Oblimersen Shows Promising Results in Older Patients with Acute Myeloid Leukemia
May 6, 2005 - 10:19:38 AM

Researchers from Ohio University, University of Chicago, the National Cancer Institute and Genta, Inc. have reported a promising phase I study of Genasense™ (oblimersen) in untreated older patients with acute myeloid leukemia (AML). The details of this study appeared as an advanced on-line publication in the Journal of Clinical Oncology on April 11, 2005.[1]

Bcl-2 is a potent inhibitor of apoptosis which is a cause of cell death. Over-expression of this protein in patients with leukemia is associated with resistance to chemotherapy.

The Bcl-2 antisense oligonucleotide, Genasense™ down-regulates Bcl-2 and has been investigated in several hematological malignances where Bcl-2 has been implicated in disease resistance. In vitro studies have suggested that Genasense™ can down-regulate Bcl-2 activity and inhibit cell viability. Thus, the targeting of Bcl-2 was a potential strategy for treatment of leukemia. These same researchers previously reported the results of treatment of patients with refractory AML with the combination of Fludara®, cytarabine, Genasense™ and Neupogen®.[2]

Seventeen patients in this study had relapsed or refractory AML and 3 had acute ALL, including 2 patients who had failed stem cell transplantation. Five patients with AML and one patient with ALL achieved a complete response. Three other patients had disappearance of blasts but did not achieve full hematological recovery. In two patients, the response persisted for over one year before recurrence. Responses were also seen in older patients. The researchers also reported that Bcl-2 mRNA levels were down-regulated in 75% of evaluable patients.
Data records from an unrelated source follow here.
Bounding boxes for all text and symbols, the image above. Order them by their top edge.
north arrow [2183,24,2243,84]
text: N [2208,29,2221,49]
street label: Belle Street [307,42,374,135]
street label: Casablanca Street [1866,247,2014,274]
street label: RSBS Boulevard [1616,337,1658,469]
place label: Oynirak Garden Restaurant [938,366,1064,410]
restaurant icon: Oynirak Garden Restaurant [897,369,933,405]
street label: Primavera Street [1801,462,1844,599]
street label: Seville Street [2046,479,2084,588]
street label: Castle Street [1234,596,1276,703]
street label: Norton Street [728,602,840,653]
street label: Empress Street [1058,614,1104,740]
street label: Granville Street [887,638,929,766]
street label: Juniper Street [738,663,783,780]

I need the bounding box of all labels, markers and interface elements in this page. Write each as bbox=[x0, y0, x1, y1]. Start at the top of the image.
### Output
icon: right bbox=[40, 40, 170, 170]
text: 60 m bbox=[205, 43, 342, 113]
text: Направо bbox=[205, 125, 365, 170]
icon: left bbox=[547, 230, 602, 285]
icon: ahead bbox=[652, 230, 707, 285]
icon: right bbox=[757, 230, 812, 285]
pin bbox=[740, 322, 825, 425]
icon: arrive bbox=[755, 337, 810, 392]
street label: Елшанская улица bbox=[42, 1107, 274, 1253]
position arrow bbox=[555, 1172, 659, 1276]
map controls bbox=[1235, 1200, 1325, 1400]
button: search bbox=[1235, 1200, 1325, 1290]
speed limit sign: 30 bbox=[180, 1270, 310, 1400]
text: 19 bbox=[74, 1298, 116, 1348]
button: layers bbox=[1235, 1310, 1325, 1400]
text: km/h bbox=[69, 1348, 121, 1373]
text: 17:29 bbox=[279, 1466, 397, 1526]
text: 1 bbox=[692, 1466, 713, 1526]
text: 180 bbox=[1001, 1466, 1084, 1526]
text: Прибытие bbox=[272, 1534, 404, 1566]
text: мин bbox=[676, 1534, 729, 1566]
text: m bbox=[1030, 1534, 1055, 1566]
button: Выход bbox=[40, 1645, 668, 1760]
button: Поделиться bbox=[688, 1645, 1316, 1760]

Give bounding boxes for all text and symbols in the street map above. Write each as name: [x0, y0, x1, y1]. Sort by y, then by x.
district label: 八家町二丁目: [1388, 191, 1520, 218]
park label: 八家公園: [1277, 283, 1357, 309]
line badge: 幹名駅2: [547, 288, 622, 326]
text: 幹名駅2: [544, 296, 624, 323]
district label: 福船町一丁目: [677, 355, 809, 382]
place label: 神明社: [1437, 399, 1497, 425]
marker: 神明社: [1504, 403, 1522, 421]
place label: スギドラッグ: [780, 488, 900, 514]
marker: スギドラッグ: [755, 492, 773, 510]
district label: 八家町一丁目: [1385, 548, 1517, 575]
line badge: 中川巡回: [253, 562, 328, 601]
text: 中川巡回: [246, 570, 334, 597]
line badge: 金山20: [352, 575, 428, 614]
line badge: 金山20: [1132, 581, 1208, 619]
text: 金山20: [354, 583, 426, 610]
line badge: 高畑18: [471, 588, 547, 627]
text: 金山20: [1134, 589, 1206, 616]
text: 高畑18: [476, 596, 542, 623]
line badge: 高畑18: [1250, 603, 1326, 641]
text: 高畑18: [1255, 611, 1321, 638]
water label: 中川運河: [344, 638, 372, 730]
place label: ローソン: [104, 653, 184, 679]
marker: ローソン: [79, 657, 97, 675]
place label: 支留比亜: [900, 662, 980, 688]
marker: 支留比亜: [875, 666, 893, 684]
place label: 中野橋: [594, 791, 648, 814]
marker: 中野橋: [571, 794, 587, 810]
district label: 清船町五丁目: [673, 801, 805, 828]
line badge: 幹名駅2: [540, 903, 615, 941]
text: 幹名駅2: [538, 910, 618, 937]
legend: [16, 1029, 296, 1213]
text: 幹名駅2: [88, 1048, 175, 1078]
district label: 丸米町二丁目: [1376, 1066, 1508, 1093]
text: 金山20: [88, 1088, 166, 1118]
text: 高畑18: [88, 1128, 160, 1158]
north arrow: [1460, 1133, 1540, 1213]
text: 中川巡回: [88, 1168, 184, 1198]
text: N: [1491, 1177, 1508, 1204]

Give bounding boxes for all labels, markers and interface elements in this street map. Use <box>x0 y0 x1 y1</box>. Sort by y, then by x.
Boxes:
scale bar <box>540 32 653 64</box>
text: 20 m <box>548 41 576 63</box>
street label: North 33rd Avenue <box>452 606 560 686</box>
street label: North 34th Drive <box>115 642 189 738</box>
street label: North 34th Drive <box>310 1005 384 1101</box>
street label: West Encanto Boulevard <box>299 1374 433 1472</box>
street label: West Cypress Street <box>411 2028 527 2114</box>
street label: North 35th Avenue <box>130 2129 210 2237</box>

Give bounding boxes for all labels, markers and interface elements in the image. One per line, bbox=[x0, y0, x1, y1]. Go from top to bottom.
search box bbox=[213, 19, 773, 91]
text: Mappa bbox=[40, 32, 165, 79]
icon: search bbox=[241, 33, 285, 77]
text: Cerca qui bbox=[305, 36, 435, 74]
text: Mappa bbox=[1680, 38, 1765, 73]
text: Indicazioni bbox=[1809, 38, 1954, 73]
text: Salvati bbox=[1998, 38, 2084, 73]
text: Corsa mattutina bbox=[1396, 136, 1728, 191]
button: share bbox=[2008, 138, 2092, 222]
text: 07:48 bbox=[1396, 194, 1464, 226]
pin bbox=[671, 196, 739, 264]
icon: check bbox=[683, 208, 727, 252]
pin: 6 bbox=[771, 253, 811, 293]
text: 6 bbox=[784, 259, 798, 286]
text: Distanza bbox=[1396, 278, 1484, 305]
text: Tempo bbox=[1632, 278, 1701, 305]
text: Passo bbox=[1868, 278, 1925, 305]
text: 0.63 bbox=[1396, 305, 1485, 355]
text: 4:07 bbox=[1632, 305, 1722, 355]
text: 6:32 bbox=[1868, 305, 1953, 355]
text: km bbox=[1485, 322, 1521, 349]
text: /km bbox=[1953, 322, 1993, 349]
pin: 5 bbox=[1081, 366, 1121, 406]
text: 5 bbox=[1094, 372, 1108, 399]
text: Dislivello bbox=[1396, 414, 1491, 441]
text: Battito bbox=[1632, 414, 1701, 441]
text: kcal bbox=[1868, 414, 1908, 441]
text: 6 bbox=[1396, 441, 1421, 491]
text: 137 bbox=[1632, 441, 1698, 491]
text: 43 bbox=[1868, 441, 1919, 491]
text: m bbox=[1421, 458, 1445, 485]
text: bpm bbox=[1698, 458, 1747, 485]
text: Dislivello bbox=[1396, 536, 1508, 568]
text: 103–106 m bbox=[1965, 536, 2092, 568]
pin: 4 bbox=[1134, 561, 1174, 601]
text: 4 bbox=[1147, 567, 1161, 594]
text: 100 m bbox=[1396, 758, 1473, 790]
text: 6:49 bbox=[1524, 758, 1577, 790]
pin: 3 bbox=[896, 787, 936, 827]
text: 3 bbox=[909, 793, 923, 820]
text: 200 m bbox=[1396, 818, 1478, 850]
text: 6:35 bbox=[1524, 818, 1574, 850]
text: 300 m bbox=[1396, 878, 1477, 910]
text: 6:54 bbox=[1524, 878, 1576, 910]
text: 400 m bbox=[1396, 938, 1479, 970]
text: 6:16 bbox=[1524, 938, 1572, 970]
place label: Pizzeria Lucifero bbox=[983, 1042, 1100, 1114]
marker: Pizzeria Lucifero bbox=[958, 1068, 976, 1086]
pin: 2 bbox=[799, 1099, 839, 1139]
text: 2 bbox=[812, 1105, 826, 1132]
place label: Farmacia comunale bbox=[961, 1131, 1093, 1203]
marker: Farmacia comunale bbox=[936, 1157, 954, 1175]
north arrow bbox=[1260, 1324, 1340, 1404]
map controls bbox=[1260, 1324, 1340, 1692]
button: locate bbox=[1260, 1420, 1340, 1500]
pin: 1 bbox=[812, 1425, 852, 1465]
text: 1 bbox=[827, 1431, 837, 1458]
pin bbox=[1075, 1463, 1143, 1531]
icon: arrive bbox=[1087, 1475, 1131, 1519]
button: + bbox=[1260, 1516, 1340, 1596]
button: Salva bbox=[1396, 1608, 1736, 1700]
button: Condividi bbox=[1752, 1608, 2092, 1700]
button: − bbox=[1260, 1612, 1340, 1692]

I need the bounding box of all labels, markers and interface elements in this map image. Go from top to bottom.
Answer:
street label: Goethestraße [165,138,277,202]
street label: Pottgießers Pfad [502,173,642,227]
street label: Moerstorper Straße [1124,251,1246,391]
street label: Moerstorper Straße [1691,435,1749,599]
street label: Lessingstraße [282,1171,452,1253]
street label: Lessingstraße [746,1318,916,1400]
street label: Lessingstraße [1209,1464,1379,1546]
The current study included 29 patients who were 60 years of age or older with newly diagnosed AML. All received treatment with cytarabine, daunomycin and Genasense™. Complete remissions occurred in 14 patients (48%). Seven of these 14 patients have relapsed. They suggested that the degree of down regulation of Bcl-2 correlated with response. These authors stated that CALGB would be performing a randomized trial in older patients with newly diagnosed AML to determine the contribution of Genasense™.

Comments: It’s impossible to tell from this study whether or not Genasense™ contributed to outcome and the randomized trial will be of great interest.